Deductions Claimed by Forte
Dewatering Ground Water
-
Forte claims six amounts arising from expenses it incurred to remove the ground water found during the excavation process. I have already found that the contract between the parties, in accordance with the Tender, obliged Moit only to dewater for rain water. Moit did this. The additional expenses claimed by Forte relate to dewatering ground water. In accordance with the contract between the parties, that was an obligation of Forte and not Moit.
-
In MFI 6 the six amounts claimed as the deduction for dewatering ground water are:
D1 - $3,969.57
D2 - $3,912.18
D3 - $1,041.06
D4 - $5,833.39
D6 - $1,955.36
D8 - $3,187.27
-
I do not allow the six amounts claimed as a deduction by Forte relating to dewatering ground water.
Anchor De-stressing
-
This was undoubtedly an obligation of Moit, which it did not perform. In an email dated 15 January 2019 (CB 2231) Mr Doyle said that Moit would not return to the site to de-stress the anchors “until all our payments have been sorted”.
-
Moit engaged another contractor to perform this work and paid $11,220 to have it done (CB 2240). I find that Forte is entitled to a deduction for this amount.
Concrete Barrier
-
Mr Horne in his affidavit dated 19 July 2021 said:
“I am aware that concrete barriers were placed along the Porter Street elevation adjacent to the road frontage by Forte prior to Moits initial site visit. There was no communication from Forte that Moits were required to take over the ‘hiring’ of these concrete barriers. They formed part of the site as did the fencing around the boundary perimeter of the site.” (CB 137, par 63b).
-
There is nothing in the Moit Tender to indicate that it was taking on the obligation of providing concrete barriers. There was no challenge to the assertion by Mr Horne that the barriers were already in place prior to the initial site visit by Moit. This was of course was before any excavation was done at the site. In those circumstances I find that the obligation to provide concrete barriers was that of Forte and not Moit. I do not allow any deduction for D9, being the two invoices for the hire of the concrete barriers.
^^^^
Problem 1:
Does each statement below agree with the text on Forte's deductions? Answer yes or no for each, and quote the deciding words of the text.
(a) Under the contract, Moit had to dewater only for rain water.
(b) The amount claimed as D4 was $3,912.18.
(c) The Moit Tender indicated that Moit was taking on the obligation of providing concrete barriers.
Problem 2: Repeat the stretch of the text on Forte's deductions from "Deductions Claimed by" through "obligation of Forte and not Moit.", word for word.
Problem 3: In the text on Forte's deductions, what date does Mr Horne's affidavit bear?

Extracted information:
^^^^
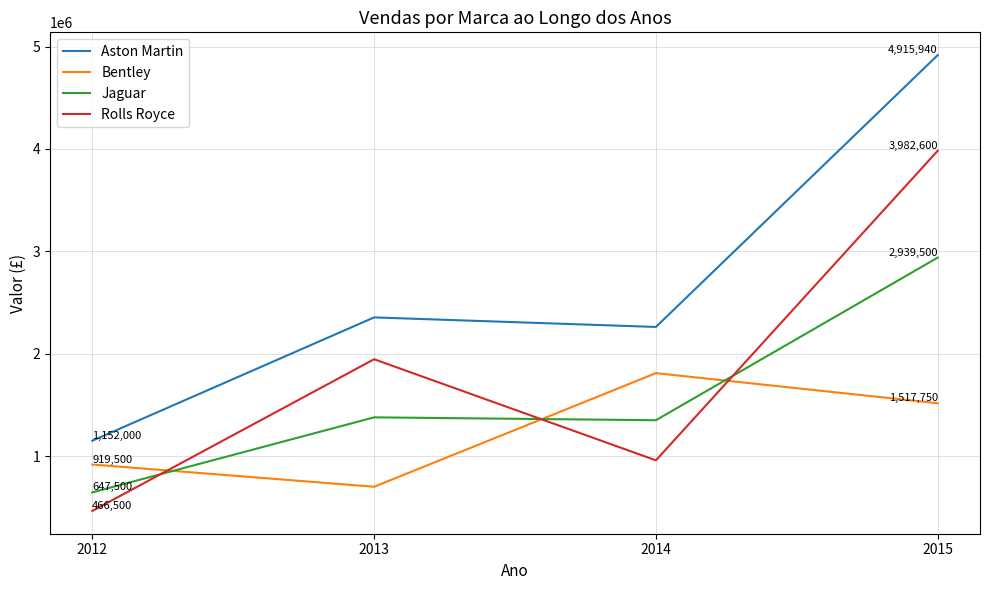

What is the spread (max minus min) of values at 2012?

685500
^^^^
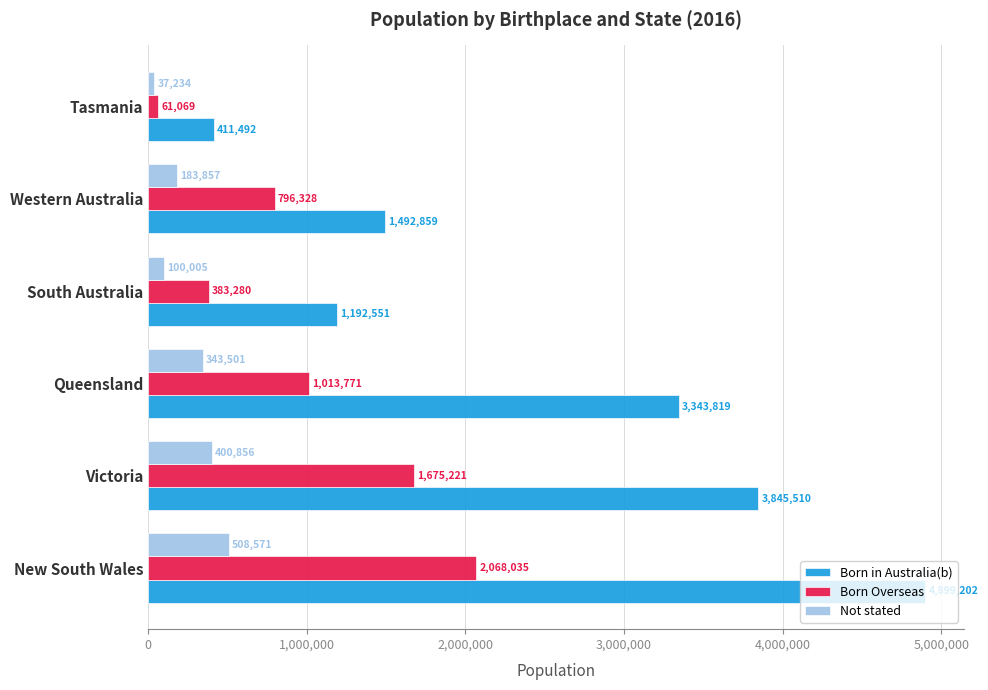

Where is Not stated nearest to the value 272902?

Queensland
^^^^
Response box 1:
(a) Yes: "obliged Moit only to dewater for rain water"
(b) No: "D4 - $5,833.39"
(c) No: "There is nothing in the Moit Tender to indicate that it was taking on the obligation of providing concrete barriers."

Response box 2:
Deductions Claimed by Forte
Dewatering Ground Water
-
Forte claims six amounts arising from expenses it incurred to remove the ground water found during the excavation process. I have already found that the contract between the parties, in accordance with the Tender, obliged Moit only to dewater for rain water. Moit did this. The additional expenses claimed by Forte relate to dewatering ground water. In accordance with the contract between the parties, that was an obligation of Forte and not Moit.

Response box 3: 19 July 2021